P2.87 Idealized Tropical Cyclones in Atmospheric General Circulation Models: The Impact of the Dynamical Core

Thursday, 13 May 2010
Arizona Ballroom 7 (JW MArriott Starr Pass Resort)
Christiane Jablonowski, University of Michigan, Ann Arbor, MI; and K. A. Reed

Using General Circulation Models (GCMs) for tropical cyclone studies is difficult due to the relatively small size of the storms, the intense convection and multitudes of large-scale small-scale interactions. They are mostly unresolved at typical GCM resolutions of about 50-100 km, and still challenged at high resolutions between 15-30 km. Nevertheless, high-resolution GCMs are becoming a tool of choice to address tropical cyclogenesis for current and future climate conditions. Therefore, the physics and dynamics components of a GCM need to be carefully evaluated to assess their fidelity for tropical cyclone studies.

The paper focuses on the impact of the GCM dynamical core on tropical cyclogenesis in aqua-planet experiments.
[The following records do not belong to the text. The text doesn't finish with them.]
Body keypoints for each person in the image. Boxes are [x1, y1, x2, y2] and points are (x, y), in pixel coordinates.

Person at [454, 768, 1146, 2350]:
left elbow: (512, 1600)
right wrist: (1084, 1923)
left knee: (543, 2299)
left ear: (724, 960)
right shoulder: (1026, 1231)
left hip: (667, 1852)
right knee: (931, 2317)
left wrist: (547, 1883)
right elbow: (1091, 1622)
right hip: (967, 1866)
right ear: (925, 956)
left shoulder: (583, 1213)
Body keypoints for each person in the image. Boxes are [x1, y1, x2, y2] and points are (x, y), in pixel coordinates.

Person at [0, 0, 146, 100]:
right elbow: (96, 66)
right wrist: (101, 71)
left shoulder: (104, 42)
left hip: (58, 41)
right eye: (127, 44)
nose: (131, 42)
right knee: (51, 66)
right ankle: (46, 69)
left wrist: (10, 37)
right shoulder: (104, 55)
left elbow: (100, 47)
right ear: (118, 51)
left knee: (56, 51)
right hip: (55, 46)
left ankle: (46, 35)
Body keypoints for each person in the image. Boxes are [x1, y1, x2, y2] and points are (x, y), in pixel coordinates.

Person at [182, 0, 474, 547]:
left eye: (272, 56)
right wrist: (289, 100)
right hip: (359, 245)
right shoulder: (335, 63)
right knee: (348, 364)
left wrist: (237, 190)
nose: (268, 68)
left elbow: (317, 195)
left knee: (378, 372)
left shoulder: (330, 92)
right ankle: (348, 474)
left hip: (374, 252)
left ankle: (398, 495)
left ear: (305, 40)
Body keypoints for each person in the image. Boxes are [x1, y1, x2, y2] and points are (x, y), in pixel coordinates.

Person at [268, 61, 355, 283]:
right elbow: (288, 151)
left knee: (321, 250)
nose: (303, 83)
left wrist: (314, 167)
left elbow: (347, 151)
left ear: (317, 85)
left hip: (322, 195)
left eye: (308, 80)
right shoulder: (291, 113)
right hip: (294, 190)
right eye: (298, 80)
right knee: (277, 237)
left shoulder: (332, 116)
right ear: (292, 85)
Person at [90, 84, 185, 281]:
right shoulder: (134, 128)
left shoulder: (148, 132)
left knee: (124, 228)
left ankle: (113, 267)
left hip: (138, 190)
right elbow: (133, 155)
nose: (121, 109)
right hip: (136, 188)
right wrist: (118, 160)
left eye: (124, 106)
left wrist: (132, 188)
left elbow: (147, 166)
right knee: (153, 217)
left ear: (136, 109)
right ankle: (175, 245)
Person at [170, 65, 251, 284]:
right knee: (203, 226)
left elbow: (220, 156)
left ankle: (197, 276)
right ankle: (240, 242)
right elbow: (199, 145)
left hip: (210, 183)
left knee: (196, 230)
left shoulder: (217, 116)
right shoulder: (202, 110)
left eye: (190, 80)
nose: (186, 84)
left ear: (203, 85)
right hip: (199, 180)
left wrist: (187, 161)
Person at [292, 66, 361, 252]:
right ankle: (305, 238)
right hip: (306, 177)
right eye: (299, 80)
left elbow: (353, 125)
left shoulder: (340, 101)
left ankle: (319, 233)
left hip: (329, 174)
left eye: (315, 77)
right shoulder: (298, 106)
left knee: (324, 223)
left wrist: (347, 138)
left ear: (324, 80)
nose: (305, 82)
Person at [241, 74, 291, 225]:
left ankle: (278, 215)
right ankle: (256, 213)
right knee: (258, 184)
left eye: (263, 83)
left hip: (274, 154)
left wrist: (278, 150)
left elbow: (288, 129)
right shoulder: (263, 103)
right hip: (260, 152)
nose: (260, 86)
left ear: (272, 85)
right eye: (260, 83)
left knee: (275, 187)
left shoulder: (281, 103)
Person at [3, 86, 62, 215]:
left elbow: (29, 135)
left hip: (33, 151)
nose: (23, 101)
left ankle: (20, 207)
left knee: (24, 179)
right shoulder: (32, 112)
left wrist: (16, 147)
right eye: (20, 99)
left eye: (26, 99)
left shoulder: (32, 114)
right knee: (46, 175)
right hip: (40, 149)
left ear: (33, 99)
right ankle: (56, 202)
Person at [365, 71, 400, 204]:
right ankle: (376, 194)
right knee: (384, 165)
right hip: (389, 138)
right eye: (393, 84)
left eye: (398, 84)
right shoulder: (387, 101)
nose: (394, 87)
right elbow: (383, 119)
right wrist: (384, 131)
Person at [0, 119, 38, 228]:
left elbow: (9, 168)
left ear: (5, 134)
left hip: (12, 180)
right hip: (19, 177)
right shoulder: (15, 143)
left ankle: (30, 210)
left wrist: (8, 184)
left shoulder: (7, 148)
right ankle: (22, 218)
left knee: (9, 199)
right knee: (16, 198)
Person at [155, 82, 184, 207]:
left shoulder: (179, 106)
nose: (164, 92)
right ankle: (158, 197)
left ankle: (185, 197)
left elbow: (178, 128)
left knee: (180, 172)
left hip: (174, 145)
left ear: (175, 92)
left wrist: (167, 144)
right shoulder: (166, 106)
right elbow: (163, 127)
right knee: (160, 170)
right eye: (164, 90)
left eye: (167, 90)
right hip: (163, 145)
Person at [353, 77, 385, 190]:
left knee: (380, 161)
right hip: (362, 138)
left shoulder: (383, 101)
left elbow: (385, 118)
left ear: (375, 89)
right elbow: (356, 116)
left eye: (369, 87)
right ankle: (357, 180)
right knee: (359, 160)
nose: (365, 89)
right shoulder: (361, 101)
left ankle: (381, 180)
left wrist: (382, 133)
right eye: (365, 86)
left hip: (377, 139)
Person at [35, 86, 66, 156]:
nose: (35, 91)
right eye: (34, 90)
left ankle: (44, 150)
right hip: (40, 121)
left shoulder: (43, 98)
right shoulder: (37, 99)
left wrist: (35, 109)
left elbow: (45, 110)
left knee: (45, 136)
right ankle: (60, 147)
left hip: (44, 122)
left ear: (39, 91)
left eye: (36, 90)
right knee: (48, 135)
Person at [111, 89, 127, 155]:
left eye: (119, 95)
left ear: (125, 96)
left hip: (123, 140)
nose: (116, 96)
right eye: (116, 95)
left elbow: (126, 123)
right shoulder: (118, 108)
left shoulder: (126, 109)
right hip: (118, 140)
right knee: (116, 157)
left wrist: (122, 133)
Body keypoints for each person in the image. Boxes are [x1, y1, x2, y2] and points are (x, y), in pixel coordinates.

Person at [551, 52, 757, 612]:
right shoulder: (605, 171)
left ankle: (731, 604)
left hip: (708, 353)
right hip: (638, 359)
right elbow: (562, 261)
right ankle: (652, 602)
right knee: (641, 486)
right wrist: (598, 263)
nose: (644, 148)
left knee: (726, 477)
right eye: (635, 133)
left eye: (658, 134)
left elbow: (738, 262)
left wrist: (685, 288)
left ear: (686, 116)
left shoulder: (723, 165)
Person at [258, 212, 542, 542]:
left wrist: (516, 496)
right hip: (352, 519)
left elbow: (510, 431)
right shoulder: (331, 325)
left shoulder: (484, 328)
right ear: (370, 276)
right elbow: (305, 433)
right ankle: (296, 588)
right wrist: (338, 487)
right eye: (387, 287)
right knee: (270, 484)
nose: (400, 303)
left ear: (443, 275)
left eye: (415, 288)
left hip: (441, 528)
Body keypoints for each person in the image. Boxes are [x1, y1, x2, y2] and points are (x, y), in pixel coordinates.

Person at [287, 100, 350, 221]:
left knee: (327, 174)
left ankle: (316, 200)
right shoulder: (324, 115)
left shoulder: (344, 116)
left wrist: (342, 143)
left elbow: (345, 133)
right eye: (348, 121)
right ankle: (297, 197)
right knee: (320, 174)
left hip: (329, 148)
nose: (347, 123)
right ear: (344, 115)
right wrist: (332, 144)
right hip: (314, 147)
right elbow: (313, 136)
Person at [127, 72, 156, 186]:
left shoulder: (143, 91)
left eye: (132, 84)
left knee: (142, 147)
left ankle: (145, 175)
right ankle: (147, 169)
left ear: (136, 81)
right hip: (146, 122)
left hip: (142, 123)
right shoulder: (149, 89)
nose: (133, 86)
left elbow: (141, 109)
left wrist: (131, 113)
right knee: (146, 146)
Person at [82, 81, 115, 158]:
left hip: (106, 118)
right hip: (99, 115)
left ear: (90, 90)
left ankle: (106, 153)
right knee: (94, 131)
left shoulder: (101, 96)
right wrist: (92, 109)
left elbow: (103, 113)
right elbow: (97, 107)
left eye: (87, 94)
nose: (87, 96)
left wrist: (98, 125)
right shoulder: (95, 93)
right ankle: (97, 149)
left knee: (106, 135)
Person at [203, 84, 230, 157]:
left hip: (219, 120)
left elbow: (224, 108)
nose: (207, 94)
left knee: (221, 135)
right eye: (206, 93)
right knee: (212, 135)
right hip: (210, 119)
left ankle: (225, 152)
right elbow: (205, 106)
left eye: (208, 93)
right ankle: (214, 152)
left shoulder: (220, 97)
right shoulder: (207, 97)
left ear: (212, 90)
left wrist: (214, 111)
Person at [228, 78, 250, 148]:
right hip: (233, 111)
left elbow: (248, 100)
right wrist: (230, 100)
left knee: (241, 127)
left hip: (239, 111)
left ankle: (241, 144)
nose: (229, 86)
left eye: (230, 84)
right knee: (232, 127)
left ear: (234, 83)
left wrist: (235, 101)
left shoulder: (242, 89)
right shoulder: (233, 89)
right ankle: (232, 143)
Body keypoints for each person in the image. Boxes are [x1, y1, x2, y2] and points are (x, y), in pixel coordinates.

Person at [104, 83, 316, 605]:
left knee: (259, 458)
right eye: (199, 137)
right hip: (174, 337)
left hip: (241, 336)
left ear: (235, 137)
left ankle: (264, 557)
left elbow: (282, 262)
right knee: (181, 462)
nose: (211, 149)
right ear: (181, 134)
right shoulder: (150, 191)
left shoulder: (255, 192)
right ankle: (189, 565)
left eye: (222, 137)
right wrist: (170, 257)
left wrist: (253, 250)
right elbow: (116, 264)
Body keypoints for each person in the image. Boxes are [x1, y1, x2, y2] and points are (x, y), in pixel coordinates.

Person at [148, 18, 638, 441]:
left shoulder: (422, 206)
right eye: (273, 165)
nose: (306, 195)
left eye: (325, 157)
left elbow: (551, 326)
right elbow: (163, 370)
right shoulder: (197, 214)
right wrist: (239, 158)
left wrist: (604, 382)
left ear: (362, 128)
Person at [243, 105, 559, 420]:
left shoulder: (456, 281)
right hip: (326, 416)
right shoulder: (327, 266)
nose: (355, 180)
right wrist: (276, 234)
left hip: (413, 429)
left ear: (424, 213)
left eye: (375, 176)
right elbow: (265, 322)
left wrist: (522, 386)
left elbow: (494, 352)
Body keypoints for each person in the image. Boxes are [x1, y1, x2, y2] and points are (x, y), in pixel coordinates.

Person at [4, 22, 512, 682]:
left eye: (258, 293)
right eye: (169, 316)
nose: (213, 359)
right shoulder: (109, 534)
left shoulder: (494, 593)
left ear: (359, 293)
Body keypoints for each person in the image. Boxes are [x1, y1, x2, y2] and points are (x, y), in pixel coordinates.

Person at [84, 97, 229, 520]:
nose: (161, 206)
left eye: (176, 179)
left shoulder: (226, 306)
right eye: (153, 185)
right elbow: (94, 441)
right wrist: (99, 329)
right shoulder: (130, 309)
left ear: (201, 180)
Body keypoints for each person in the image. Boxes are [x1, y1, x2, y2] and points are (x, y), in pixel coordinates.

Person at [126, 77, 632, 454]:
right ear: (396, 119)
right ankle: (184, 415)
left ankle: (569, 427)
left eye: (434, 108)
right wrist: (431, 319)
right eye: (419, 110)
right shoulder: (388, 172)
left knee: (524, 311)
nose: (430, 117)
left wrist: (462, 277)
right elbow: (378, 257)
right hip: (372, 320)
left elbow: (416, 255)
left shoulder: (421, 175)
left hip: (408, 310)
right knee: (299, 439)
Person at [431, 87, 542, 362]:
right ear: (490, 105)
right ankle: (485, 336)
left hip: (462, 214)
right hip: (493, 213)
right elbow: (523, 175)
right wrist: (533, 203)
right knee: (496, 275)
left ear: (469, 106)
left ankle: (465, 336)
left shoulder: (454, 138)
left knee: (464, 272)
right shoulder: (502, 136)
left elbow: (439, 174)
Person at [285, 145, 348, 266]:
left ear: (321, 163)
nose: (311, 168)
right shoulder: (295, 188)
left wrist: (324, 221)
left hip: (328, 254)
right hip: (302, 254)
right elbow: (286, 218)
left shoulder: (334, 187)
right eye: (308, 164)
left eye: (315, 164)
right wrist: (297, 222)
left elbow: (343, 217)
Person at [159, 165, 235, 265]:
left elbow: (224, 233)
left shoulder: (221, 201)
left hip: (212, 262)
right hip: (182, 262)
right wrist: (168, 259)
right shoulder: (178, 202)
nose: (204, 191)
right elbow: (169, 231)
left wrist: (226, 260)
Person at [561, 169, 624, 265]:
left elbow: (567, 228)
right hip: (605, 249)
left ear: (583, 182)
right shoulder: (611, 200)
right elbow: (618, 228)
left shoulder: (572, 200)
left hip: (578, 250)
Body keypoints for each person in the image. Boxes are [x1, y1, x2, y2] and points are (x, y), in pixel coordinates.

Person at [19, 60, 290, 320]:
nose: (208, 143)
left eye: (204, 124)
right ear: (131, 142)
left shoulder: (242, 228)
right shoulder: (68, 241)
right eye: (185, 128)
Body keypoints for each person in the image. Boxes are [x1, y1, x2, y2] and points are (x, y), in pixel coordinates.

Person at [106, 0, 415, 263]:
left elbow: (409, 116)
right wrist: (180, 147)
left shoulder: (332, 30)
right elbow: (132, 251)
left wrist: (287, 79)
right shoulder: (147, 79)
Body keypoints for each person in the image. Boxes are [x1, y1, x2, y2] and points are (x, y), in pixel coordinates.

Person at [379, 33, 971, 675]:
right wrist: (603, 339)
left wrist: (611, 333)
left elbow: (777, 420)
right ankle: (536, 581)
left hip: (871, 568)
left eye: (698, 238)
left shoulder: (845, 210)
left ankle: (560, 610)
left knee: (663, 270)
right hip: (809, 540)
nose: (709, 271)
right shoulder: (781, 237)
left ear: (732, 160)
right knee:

The dynamical core is the central component of every climate model and determines the numerical schemes, diffusion properties and computational mesh for the resolved fluid flow. In particular, the paper discusses the impact of up to four dynamical cores on idealized tropical cyclones that grow from an initial warm-core vortex seed. The dynamical cores (FV, FV-Cubed, EUL, SLD) are part of NCAR's Community Atmosphere Model CAM and are run with an identical simplified physics parameterization suite. The latter only incorporates bulk surface fluxes for moisture, sensible heat and friction, a planetary boundary layer parameterized by vertical diffusion, as well as large-scale condensation. The research thereby isolates and reveals the influences of the numerical schemes on the evolution of the cyclone.